= Beginning of Section =

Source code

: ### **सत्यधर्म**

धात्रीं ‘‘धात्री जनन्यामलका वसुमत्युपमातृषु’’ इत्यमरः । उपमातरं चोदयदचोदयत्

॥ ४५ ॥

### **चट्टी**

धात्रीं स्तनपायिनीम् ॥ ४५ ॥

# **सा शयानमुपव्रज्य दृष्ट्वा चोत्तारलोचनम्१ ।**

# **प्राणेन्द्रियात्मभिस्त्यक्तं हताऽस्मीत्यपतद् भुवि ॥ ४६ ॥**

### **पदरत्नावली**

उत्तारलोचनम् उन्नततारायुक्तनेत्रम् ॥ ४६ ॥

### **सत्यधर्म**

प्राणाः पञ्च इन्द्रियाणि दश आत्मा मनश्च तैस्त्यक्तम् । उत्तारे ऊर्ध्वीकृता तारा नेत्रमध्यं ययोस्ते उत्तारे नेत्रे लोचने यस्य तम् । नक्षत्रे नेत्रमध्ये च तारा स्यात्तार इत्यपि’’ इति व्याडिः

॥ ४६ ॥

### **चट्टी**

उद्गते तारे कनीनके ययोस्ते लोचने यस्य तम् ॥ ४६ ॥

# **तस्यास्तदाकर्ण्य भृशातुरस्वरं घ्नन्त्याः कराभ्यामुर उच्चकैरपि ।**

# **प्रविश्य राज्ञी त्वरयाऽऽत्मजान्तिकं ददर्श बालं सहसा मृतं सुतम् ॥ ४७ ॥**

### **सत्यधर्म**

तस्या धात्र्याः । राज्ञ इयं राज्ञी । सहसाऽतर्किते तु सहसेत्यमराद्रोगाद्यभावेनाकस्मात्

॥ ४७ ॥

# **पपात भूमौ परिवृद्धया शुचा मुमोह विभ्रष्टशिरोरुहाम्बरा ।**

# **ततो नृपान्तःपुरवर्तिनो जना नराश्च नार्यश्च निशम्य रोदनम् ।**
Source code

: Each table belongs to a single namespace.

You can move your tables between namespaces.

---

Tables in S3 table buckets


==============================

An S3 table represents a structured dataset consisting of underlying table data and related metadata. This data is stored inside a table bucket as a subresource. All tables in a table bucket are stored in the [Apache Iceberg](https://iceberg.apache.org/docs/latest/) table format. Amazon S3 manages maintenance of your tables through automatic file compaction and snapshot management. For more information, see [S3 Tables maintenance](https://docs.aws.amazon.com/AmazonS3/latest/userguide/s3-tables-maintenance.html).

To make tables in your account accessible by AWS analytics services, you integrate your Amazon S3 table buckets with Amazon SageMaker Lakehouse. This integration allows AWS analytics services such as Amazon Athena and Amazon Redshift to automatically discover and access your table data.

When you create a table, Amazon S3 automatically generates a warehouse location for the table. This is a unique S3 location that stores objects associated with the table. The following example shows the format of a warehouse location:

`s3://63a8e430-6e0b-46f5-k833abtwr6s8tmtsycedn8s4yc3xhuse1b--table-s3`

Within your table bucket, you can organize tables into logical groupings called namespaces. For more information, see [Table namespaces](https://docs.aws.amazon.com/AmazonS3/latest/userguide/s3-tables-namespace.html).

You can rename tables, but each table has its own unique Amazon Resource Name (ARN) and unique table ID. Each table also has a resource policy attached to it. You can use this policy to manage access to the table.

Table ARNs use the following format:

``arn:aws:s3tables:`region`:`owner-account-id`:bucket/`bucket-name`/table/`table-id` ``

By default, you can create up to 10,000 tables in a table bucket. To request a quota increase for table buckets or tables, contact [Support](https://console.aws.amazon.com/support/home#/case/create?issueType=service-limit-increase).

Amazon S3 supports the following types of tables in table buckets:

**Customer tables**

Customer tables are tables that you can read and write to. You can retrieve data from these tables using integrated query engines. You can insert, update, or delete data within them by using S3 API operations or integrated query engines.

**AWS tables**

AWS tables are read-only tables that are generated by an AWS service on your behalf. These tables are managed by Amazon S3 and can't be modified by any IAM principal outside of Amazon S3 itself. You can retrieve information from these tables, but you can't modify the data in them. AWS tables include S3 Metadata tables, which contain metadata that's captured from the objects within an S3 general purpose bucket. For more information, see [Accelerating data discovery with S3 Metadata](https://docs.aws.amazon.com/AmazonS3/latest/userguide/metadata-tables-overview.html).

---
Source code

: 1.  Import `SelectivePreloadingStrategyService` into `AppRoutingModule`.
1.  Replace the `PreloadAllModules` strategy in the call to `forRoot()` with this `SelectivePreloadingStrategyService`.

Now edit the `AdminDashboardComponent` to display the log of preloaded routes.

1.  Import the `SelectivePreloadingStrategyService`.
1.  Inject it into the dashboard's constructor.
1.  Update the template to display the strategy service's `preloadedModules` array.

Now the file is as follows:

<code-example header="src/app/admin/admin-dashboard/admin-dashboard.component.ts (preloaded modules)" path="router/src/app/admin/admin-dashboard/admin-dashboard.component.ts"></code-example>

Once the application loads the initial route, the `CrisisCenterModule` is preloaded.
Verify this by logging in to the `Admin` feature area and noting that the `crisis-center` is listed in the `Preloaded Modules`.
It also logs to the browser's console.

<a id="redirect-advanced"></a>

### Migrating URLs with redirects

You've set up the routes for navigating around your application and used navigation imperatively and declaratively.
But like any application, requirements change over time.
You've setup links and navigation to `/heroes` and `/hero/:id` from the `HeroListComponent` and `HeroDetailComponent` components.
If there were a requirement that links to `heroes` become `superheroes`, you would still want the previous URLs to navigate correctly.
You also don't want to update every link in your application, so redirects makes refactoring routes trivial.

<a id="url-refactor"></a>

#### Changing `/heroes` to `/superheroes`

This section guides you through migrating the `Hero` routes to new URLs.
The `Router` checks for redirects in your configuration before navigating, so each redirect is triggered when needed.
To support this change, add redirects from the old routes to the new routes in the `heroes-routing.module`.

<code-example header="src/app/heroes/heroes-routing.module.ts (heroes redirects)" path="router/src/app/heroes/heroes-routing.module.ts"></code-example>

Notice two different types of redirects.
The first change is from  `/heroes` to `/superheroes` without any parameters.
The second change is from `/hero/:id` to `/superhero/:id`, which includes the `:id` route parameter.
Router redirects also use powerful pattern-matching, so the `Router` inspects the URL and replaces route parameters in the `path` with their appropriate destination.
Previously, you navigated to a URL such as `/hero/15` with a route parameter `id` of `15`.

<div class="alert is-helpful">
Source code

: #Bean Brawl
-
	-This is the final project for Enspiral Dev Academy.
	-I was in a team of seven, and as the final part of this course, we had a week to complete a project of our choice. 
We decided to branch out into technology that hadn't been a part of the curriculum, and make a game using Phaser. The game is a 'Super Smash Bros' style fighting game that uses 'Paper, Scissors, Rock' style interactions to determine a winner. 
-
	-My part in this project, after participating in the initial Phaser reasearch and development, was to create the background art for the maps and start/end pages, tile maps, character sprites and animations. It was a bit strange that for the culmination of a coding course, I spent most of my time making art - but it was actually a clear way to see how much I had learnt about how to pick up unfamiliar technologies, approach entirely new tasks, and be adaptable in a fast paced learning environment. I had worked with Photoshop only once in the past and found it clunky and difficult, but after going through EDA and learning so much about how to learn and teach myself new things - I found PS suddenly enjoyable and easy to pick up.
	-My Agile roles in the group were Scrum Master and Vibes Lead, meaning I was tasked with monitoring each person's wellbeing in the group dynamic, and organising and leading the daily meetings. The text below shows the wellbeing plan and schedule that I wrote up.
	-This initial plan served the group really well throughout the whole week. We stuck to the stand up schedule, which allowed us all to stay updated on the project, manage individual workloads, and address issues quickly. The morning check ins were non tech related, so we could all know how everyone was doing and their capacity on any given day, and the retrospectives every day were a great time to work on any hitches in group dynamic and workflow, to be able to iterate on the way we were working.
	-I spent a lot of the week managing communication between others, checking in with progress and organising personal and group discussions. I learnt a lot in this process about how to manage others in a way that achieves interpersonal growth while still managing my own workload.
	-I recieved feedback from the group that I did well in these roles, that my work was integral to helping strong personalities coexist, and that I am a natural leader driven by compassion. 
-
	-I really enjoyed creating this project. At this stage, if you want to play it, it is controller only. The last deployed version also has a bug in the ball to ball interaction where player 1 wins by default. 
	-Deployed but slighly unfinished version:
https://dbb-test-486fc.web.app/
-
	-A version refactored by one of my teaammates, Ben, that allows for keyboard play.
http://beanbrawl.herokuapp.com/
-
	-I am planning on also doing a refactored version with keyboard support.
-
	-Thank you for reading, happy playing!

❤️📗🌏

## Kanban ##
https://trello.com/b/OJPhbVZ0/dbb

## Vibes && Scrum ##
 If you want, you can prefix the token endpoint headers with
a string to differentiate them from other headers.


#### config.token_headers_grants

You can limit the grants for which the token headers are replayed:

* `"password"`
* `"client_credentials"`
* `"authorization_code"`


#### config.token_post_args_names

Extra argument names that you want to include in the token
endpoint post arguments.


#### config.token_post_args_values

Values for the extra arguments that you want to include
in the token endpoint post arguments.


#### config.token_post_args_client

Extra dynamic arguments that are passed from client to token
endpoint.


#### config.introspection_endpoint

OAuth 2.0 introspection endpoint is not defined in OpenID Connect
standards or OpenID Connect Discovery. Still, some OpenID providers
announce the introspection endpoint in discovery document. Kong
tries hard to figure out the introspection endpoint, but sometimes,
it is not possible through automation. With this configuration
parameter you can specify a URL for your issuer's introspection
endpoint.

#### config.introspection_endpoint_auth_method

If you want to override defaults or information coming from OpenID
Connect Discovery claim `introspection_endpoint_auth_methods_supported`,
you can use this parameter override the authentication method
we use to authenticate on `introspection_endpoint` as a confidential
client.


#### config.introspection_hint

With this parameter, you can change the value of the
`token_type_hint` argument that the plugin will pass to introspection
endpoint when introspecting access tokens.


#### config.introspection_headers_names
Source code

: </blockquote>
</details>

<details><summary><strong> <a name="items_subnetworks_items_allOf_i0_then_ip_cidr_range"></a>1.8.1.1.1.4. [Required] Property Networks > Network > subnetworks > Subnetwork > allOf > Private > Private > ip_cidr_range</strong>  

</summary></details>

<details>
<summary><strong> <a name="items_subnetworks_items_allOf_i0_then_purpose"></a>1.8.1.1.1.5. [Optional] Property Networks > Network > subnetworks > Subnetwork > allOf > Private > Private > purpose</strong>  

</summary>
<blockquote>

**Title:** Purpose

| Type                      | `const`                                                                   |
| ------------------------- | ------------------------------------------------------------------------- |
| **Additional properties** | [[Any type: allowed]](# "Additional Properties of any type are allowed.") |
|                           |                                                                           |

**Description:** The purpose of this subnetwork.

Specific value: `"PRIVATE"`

= End of Section =

Replace "पदरत्नावली" with "रत्नावली" in the listing lines that begin at the line containing "# **सा शयानमुपव्रज्य" and stop after the line containing "# **तस्यास्तदाकर्ण्य भृशातुरस्वरं". Give only those lines, with nothing else changed.

# **सा शयानमुपव्रज्य दृष्ट्वा चोत्तारलोचनम्१ ।**

# **प्राणेन्द्रियात्मभिस्त्यक्तं हताऽस्मीत्यपतद् भुवि ॥ ४६ ॥**

### **रत्नावली**

उत्तारलोचनम् उन्नततारायुक्तनेत्रम् ॥ ४६ ॥

### **सत्यधर्म**

प्राणाः पञ्च इन्द्रियाणि दश आत्मा मनश्च तैस्त्यक्तम् । उत्तारे ऊर्ध्वीकृता तारा नेत्रमध्यं ययोस्ते उत्तारे नेत्रे लोचने यस्य तम् । नक्षत्रे नेत्रमध्ये च तारा स्यात्तार इत्यपि’’ इति व्याडिः

॥ ४६ ॥

### **चट्टी**

उद्गते तारे कनीनके ययोस्ते लोचने यस्य तम् ॥ ४६ ॥

# **तस्यास्तदाकर्ण्य भृशातुरस्वरं घ्नन्त्याः कराभ्यामुर उच्चकैरपि ।**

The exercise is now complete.